“The Theological Implications of the Discovery of Alien Intelligence in View of Members of Seventh Day Adventist Church”

The attempt to contact extraterrestrial beings is not anything new in the scientific world. Since 1960 there is this kind of initiative, the main is the SETI Project. However, this discussion got more importance after the results of NASA’s Kepler mission, which, since 2010, has identified thousands of extra-solar planets. These findings increase the enthusiasm about the possibility of existence of Extraterrestrial Intelligence (ETI), which has the potential to be the greatest discovery in human history, supposing that finally the question will be answered: Are we alone in the universe?
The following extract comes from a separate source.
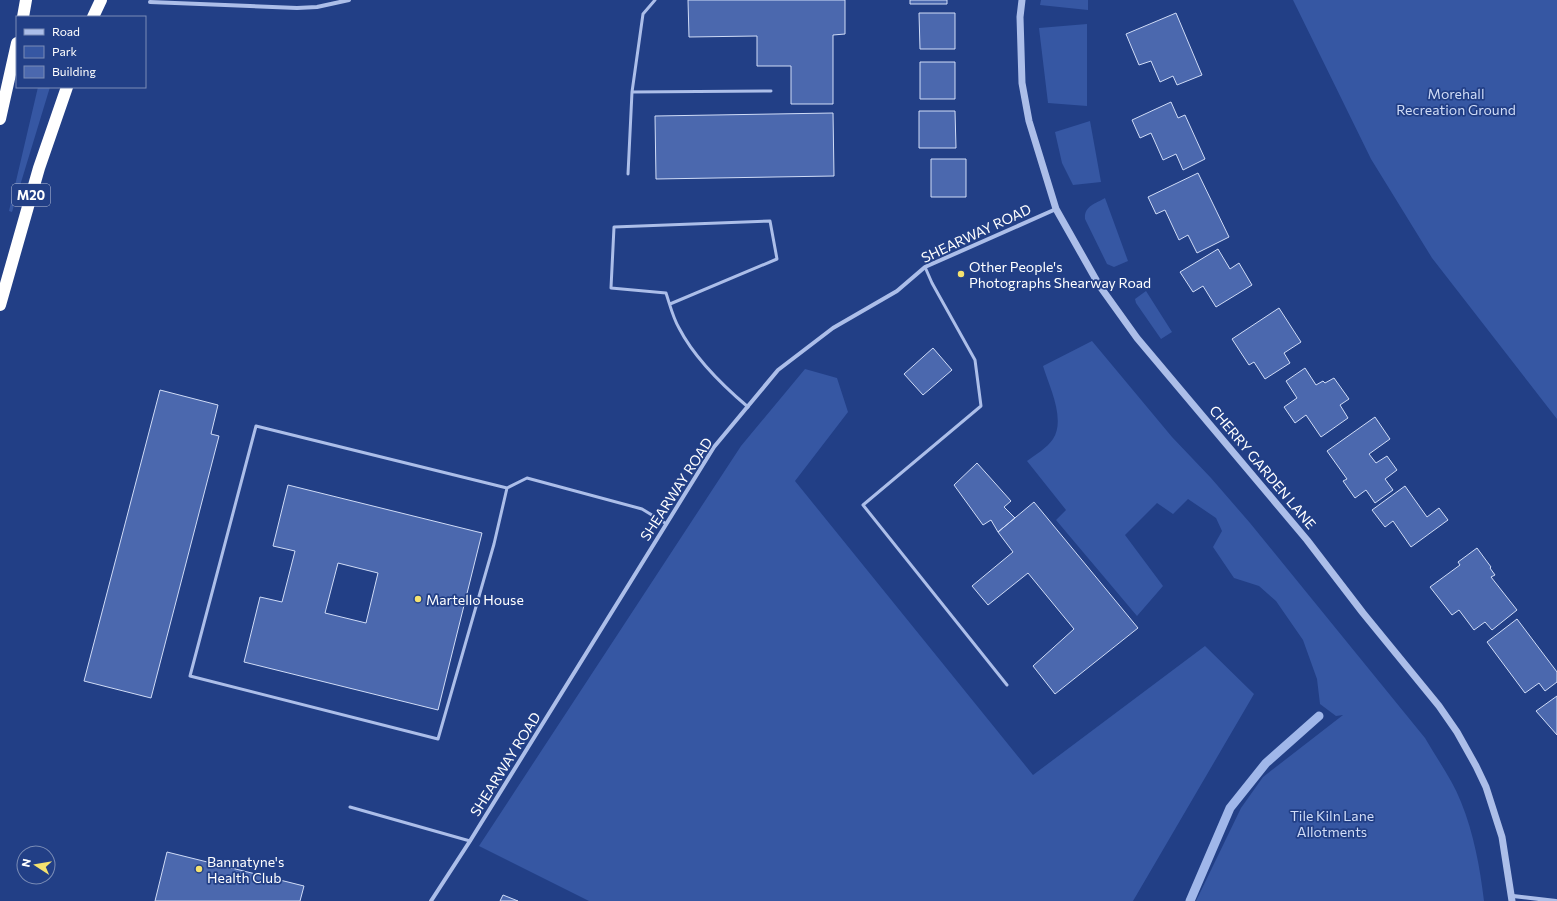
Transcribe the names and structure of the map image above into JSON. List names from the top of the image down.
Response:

Roman Catholicism has discussed whether intelligent beings would have suffered the consequences of original sin, if they would need redemption and how God would act to save them. Judaism encourages its faithful to maintain a relationship with the God of the whole universe but offers its rules only for humans. Islam accepts the existence of ETI on other worlds, and this is declared in the Koran itself, and all the creatures of the universe are accountable to Allah, however, the religion of Muhammad is to humans on Earth, what means that the ETI should have their own prophets. Evangelical Christians have enormous resistance to the idea of contact with ETI since for most of them, humanity is the central point of the creative and redemptive power of God and that if God had created other intelligent beings in the universe, it would be declared in Genesis. However, some Christian fundamentalists have more easily incorporated the existence of ETI in their cosmology. Seventh-day Adventists, for example, believe that current humans are descendants of the first couple and that all humans inherited original sin. This group also believes that there are extraterrestrial beings in several other planets scattered through a vast universe. These beings, however, are not descended from Adam and Eve, and therefore did not inherited original sin and are considered “not fallen beings”.